Your assignment = Your reply should be only the number of lines in the records that contain the word "different".

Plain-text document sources
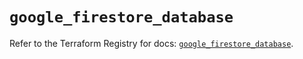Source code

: # `google_firestore_database`

Refer to the Terraform Registry for docs: [`google_firestore_database`](https://registry.terraform.io/providers/hashicorp/google/6.40.0/docs/resources/firestore_database).
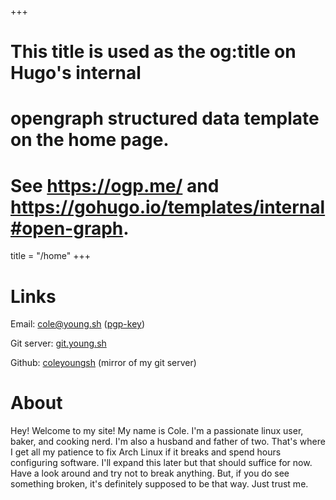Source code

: +++
# This title is used as the og:title on Hugo's internal
# opengraph structured data template on the home page.
# See https://ogp.me/ and https://gohugo.io/templates/internal#open-graph.
title = "/home"
+++


# Links

Email: cole@young.sh ([pgp-key](pub.key))

Git server: [git.young.sh](https://git.young.sh/cole) 

Github: [coleyoungsh](https://github.com/coleyoungsh) (mirror of my git server)


# About

Hey! Welcome to my site! My name is Cole. I'm a passionate linux user, baker,
and cooking nerd. I'm also a husband and father of two. That's where I get all
my patience to fix Arch Linux if it breaks and spend hours configuring
software. I'll expand this later but that should suffice for now. Have a look
around and try not to break anything. But, if you do see something broken, it's
definitely supposed to be that way. Just trust me.

<!-- ## Technologies -->
<!-- - linux -->
<!-- - git -->
<!-- - docker -->
<!-- - shell scripting -->

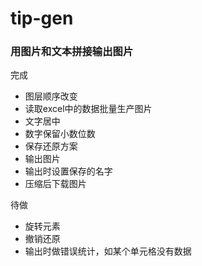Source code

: # tip-gen
### 用图片和文本拼接输出图片

完成
- 图层顺序改变
- 读取excel中的数据批量生产图片
- 文字居中
- 数字保留小数位数
- 保存还原方案
- 输出图片
- 输出时设置保存的名字
- 压缩后下载图片

待做
- 旋转元素
- 撤销还原
- 输出时做错误统计，如某个单元格没有数据

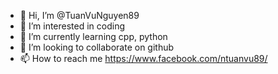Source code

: - 👋 Hi, I’m @TuanVuNguyen89
- 👀 I’m interested in coding
- 🌱 I’m currently learning cpp, python
- 💞️ I’m looking to collaborate on github
- 📫 How to reach me https://www.facebook.com/ntuanvu89/

<!---
TuanVuNguyen89/TuanVuNguyen89 is a ✨ special ✨ repository because its `README.md` (this file) appears on your GitHub profile.
You can click the Preview link to take a look at your changes.
--->
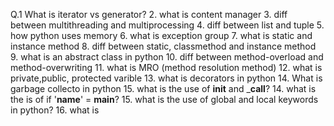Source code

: Q.1 What is iterator vs generator?
2. what is content manager
3. diff between multithreading and multiprocessing
4. diff between list and tuple
5. how python uses memory
6. what is exception group
7. what is static and instance method
8. diff between static, classmethod and instance method
9. what is an abstract class in python
10. diff between method-overload and method-overwriting
11. what is MRO (method resolution method)
12. what is private,public, protected varible
13. what is decorators in python
14. What is garbage collecto in python
15. what is the use of __init__ and ___call__?
14. what is the is of if '__name__' = __main__?
15. what is the use of global and local keywords in python?
16. what is 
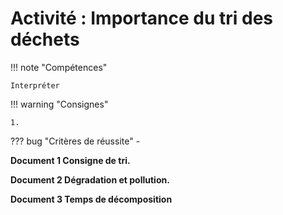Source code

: # Activité : Importance du tri des déchets

!!! note "Compétences"

    Interpréter 

!!! warning "Consignes"

    1. 
    
??? bug "Critères de réussite"
    - 



<div markdown style="break-inside: avoid;">

**Document 1 Consigne de tri.**


</div>

**Document 2 Dégradation et pollution.**




**Document 3 Temps de décomposition**





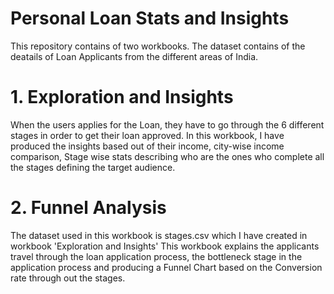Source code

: # Personal Loan Stats and Insights

This repository contains of two workbooks. 
The dataset contains of the deatails of Loan Applicants from the different areas of India.

#  1. Exploration and Insights
When the users applies for the Loan, they have to go through the 6 different stages in order to get their loan approved. In this workbook, I have produced the insights based out of their income, city-wise income comparison, Stage wise stats describing who are the ones who complete all the stages defining the target audience.

# 2. Funnel Analysis
The dataset used in this workbook is stages.csv which I have created in workbook 'Exploration and Insights'
This workbook explains the applicants travel through the loan application process, the bottleneck stage in the application process and producing a Funnel Chart based on the Conversion rate through out the stages.
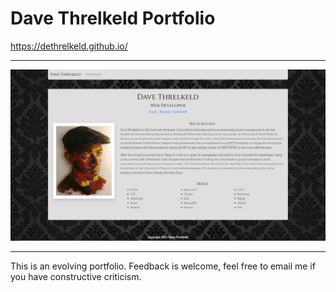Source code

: # Dave Threlkeld Portfolio

https://dethrelkeld.github.io/

---
![Photo of website home page](/Assets/Images/Portfolio.JPG "Dave Portfolio")

---

This is an evolving portfolio. Feedback is welcome, feel free to email me if you have constructive criticism.





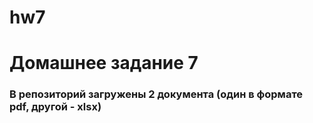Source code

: # hw7
# Домашнее задание 7
### В репозиторий загружены 2 документа (один в формате pdf, другой - xlsx)
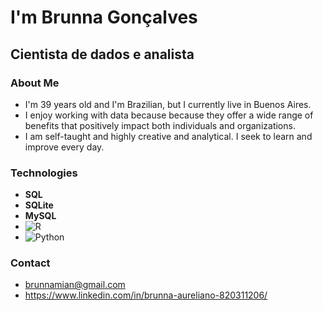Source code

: <h1> I'm Brunna Gonçalves</h1>
<h2> Cientista de dados e analista</h2>

### About Me
- I'm 39 years old and I'm Brazilian, but I currently live in Buenos Aires.
- I enjoy working with data because because they offer a wide range of benefits that positively impact both individuals and organizations.
- I am self-taught and highly creative and analytical. I seek to learn and improve every day.


### Technologies
- **SQL**
- **SQLite**
- **MySQL**
- ![R](https://upload.wikimedia.org/wikipedia/commons/thumb/1/1b/R_logo.svg/40px-R_logo.svg.png)
- ![Python](https://upload.wikimedia.org/wikipedia/commons/thumb/c/c3/Python-logo-notext.svg/40px-Python-logo-notext.svg.png)        

### Contact
- brunnamian@gmail.com
- https://www.linkedin.com/in/brunna-aureliano-820311206/



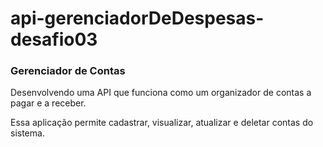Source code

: # api-gerenciadorDeDespesas-desafio03

### Gerenciador de Contas

Desenvolvendo uma API que funciona como um organizador de contas a pagar e a receber.

Essa aplicação permite cadastrar, visualizar, atualizar e deletar contas do sistema.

Exercise output = 2